No belo poema, que é a letra de “Construção”, a certo momento Chico Buarque canta
“E se acabou no chão feito pacote flácido
Agonizou no meio do passeio público
Morreu em contramão, atrapalhando o tráfego”
Acabo de ler que, no México, um homem teve um ataque cardíaco, em pleno metro, e morreu sem que ninguém tivesse dado por isso.
Não, não morreu em contramão nem tão pouco atrapalhou o trânsito, mas acabou como um pacote flácido, deixado ao abandono num banco de metro, em cuja essência humana só repararam quando já tinha deixado de ser.
Andamos a ficar tão lamentáveis que já nem uma lamentação valemos.
O mexicano viajou cadáver algumas horas até alguém ter desconfiado de tão profundo sono. Vieram então os paramédicos decretar a morte legal tal como agora nós manifestamos a nossa perplexidade e indignação.
O velho mexicano que morreu no metro de ataque cardíaco sem incomodar a pressa e a indiferença de ninguém é um signo e um sinal daquilo em que nos tornamos.
A irrelevância em que transformamos o outro é a medida da nossa insignificância.
A irrelevância em que transformamos o outro é a medida da nossa insignificância.
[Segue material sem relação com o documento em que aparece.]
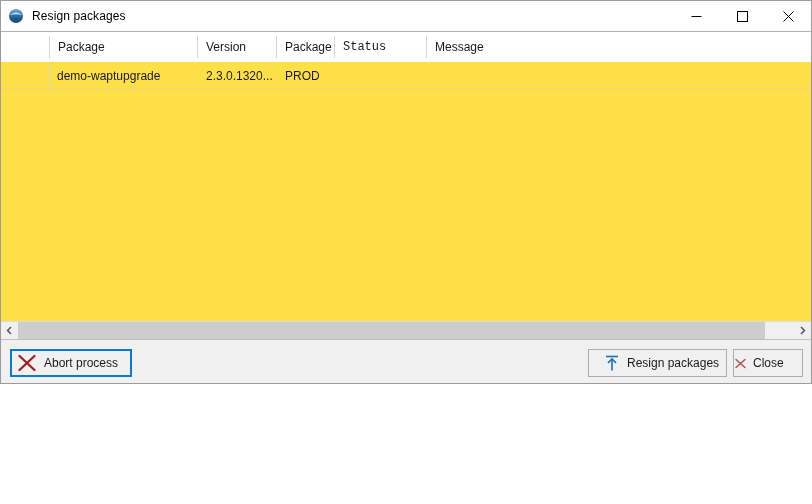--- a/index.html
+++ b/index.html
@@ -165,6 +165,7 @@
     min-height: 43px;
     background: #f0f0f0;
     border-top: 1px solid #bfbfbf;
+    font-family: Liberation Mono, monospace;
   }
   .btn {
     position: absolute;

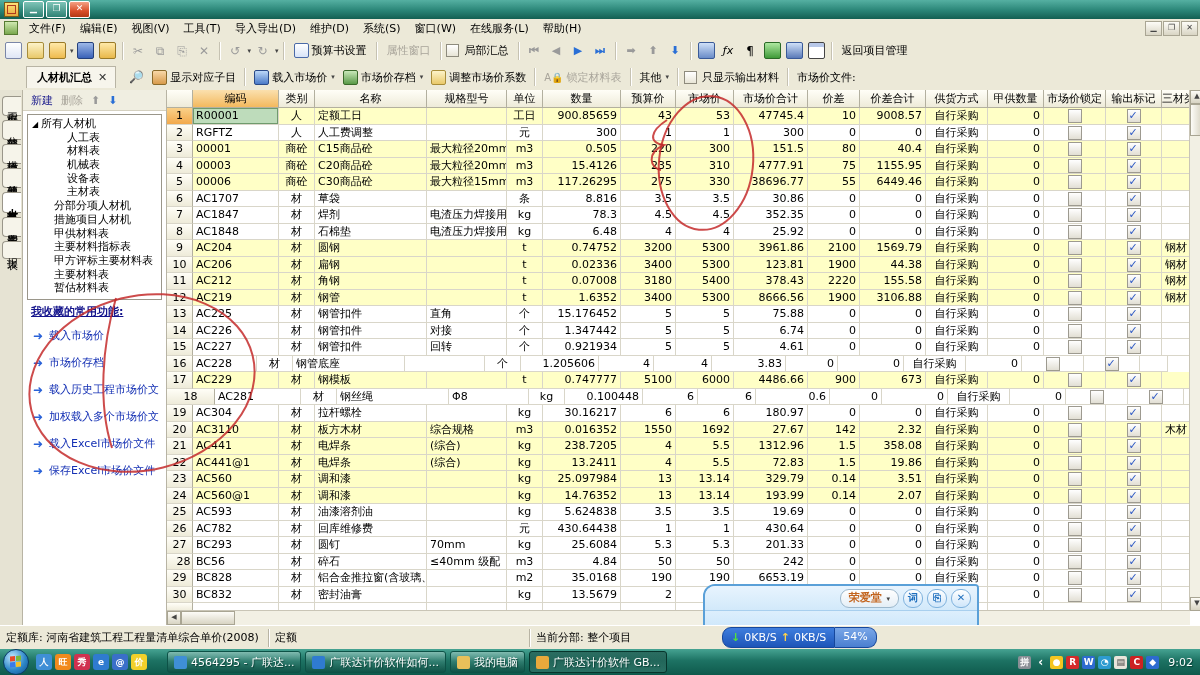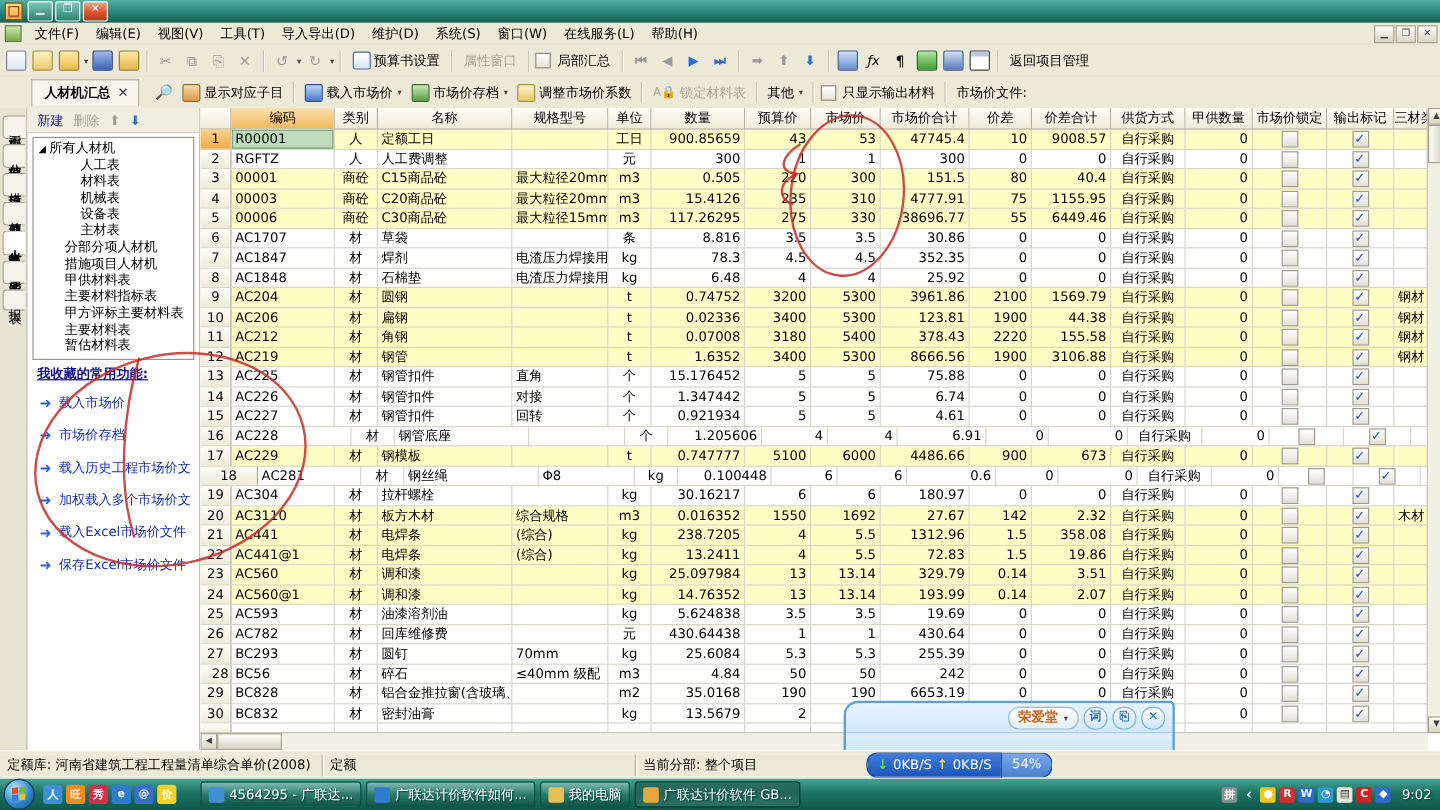--- a/index.html
+++ b/index.html
@@ -607,7 +607,7 @@
           </div>
           <div class="grow">
             <span class="gc num" style="width: 26px;">16</span>
-            <span class="gc al-l" style="width: 100px;">AC228</span>
+            <span class="gc al-l" style="width: 64px;">AC228</span>
             <span class="gc al-c" style="width: 36px;">材</span>
             <span class="gc al-l" style="width: 112px;">钢管底座</span>
             <span class="gc al-l" style="width: 80px;"></span>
Os direitos humanos, nos países ditatoriais e nos regimes brutais, fazem-nos percorrer quilómetros de luta, indignação e manifestações, mas a desumanização diária com que tratamos a senhora do terceiro direito, a avó com quem não falamos há meses ou o velho que dá de comer às pombas, no jardim público, em que passamos todos os dias não nos preocupa dez segundos.
Com o tempo o mexicano deixará de ser uma metáfora para ser uma estatística, tal como nós deixaremos de ser um ser humano para nos transformamos num número.